Anthony O’Donnell, member of the Maryland Public Service Commission, told the panel, “States are never going to cede their sovereign authority” to PJM or FERC.

As if to underscore his point, a collection of 21 Capitol Hill lawmakers, mostly Democrats from states under the PJM umbrella, wrote to the grid operator last week urging it to delay the 2021 capacity auction until a more durable consensus emerges.

The letter marks the second such intervention from Democrats upset with the changes to the proposal (Greenwire, Jan. 29).

“Giving states in your network a year to understand how this decision will impact them will help mitigate any disruption to the capacity market,” the lawmakers said. “It will also give FERC time to respond to your recent request that they reconsider parts of their decision.”

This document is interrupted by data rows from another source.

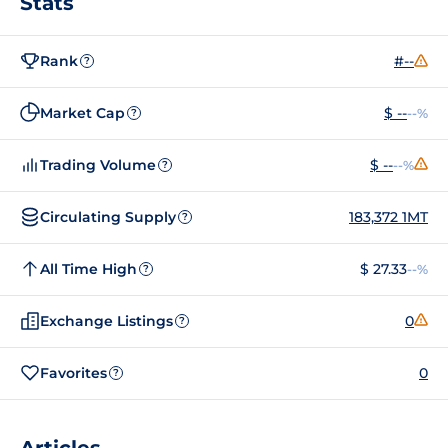
Stats
Rank
#--
?
Market Cap
$ --
--%
?
Trading Volume
$ --
--%
?
Circulating Supply
183,372 1MT
?
All Time High
$ 27.33
--%
?
Exchange Listings
0
?
Favorites
0
?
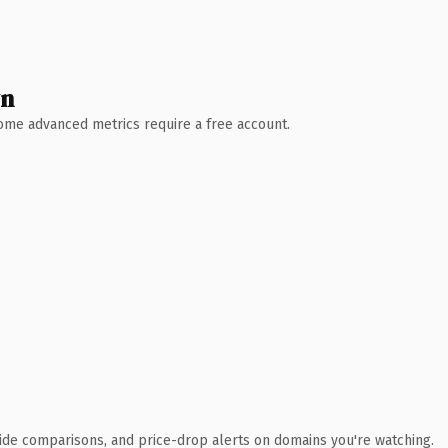
wn
 Some advanced metrics require a free account.
ide comparisons, and price-drop alerts on domains you're watching.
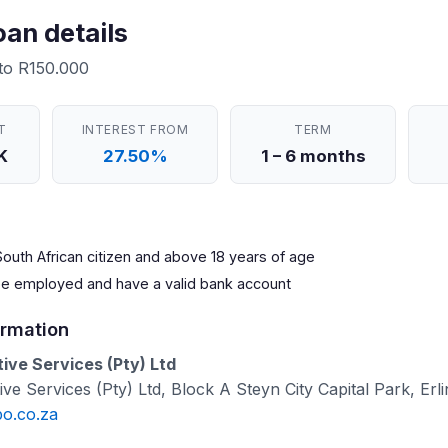
oan details
 to R150.000
T
INTEREST FROM
TERM
K
27.50%
1 – 6 months
outh African citizen and above 18 years of age
be employed and have a valid bank account
rmation
ve Services (Pty) Ltd
e Services (Pty) Ltd, Block A Steyn City Capital Park, Erli
po.co.za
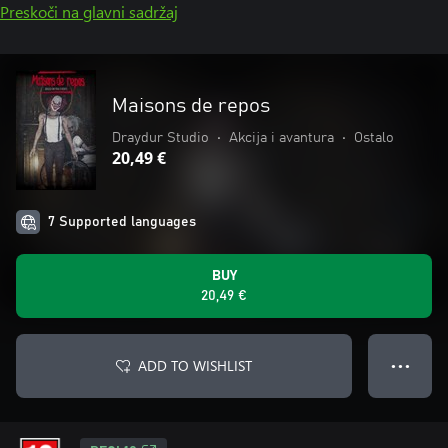
Preskoči na glavni sadržaj
Maisons de repos
Draydur Studio
•
Akcija i avantura
•
Ostalo
20,49 €
7 Supported languages
BUY
20,49 €
ADD TO WISHLIST
● ● ●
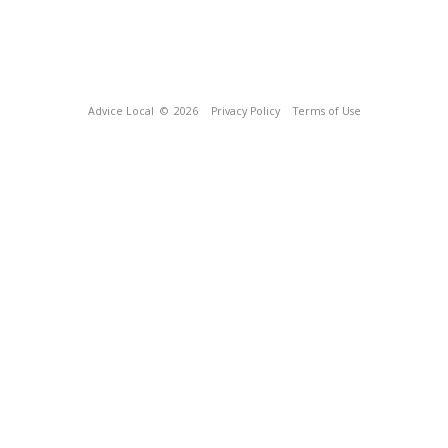
Advice Local
© 2026
Privacy Policy
Terms of Use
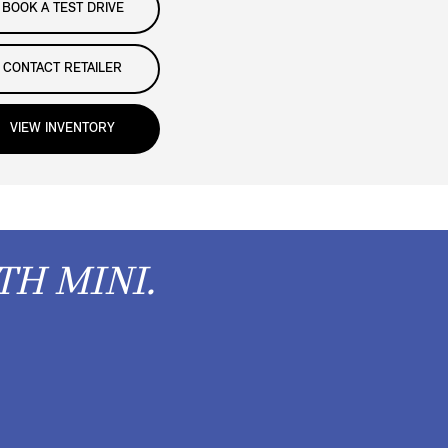
BOOK A TEST DRIVE
CONTACT RETAILER
VIEW INVENTORY
TH MINI.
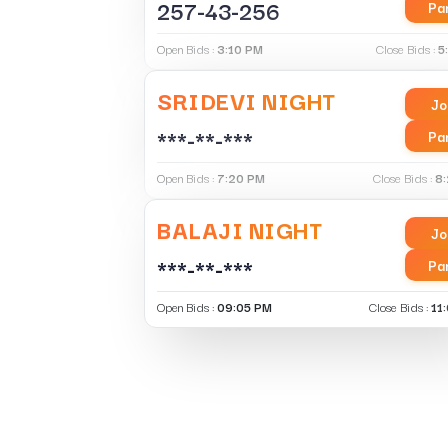
257-43-256
Pa
Open Bids :
3:10 PM
Close Bids :
5
SRIDEVI NIGHT
Jo
***-**-***
Pa
Open Bids :
7:20 PM
Close Bids :
8
BALAJI NIGHT
Jo
***-**-***
Pa
Open Bids :
09:05 PM
Close Bids :
11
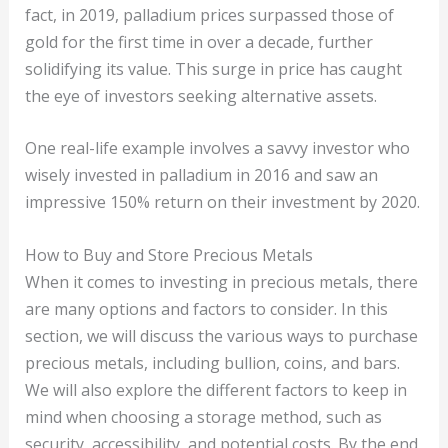
fact, in 2019, palladium prices surpassed those of
gold for the first time in over a decade, further
solidifying its value. This surge in price has caught
the eye of investors seeking alternative assets.
One real-life example involves a savvy investor who
wisely invested in palladium in 2016 and saw an
impressive 150% return on their investment by 2020.
How to Buy and Store Precious Metals
When it comes to investing in precious metals, there
are many options and factors to consider. In this
section, we will discuss the various ways to purchase
precious metals, including bullion, coins, and bars.
We will also explore the different factors to keep in
mind when choosing a storage method, such as
security, accessibility, and potential costs. By the end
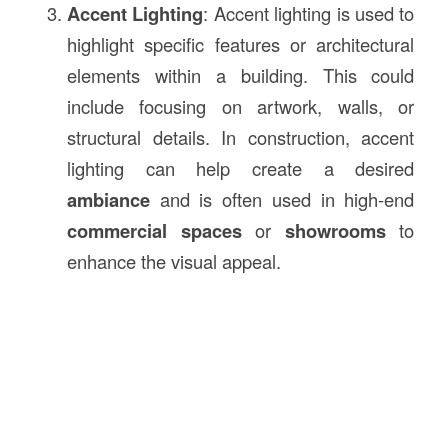
Accent Lighting
: Accent lighting is used to
highlight specific features or architectural
elements within a building. This could
include focusing on artwork, walls, or
structural details. In construction, accent
lighting can help create a desired
ambiance
and is often used in high-end
commercial spaces
or
showrooms
to
enhance the visual appeal.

The letter was led by Sen. Tammy Duckworth (D-Ill.) and Rep. Cheri Bustos (D-Ill.), both from the state with a zero-emission credit program to boost nuclear that has been cited as a key example of the motivation for FERC to undercut state-backed energy sources.

Collapse coming?

In an analysis made public last week, S&P Global Market Intelligence noted PJM’s capacity market “could see a collapse in pricing if four states with aggressive climate goals choose to leave that market in response to rule changes aimed at countering the impact of state subsidies for clean energy resources.”

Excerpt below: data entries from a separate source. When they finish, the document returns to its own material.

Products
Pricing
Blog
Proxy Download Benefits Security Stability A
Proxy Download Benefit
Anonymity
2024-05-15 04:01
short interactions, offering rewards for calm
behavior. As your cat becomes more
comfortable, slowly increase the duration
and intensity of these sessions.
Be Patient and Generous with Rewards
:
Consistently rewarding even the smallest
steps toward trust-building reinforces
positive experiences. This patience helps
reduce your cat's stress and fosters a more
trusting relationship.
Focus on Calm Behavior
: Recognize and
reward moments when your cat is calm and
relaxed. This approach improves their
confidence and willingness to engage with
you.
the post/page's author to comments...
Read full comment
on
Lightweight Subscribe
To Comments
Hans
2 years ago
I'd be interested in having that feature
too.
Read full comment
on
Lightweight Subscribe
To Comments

PJM’s rules allow states to exit the future market while remaining in the real-time bidding to supply current electricity demand. If they quit the capacity market, states would have to purchase future capacity commitments through contracts with generators, the analysts noted.

The S&P analysts cited a report by ICF International predicting that if no states left the capacity market, prices in PJM for future energy supplies would increase 25% to 30%. But if Maryland, Virginia, Illinois and New Jersey abandoned the capacity market, PJM capacity prices could fall by the same amount, ICF reported.

PJM executive Asim Haque, another panel member, said the organization was churning away to produce the implementation plan for the minimum offer price rule that FERC requires. But defections from the capacity market would not shake the organization, he added.

“We are talking about a portion of a portion of a portion of the overall PJM value proposition,” he said.

Tezak said there is a fix available to Congress. “Ideally, if there was a national price on carbon, that would solve the problem, but we don’t look to be heading in that direction anytime soon,” she told the audience. Instead, among PJM’s 13 member states and the District of Columbia, there are 14 different opinions about what to do.

“The devil is in the details. Pardon me if I don’t hold my breath,” she said.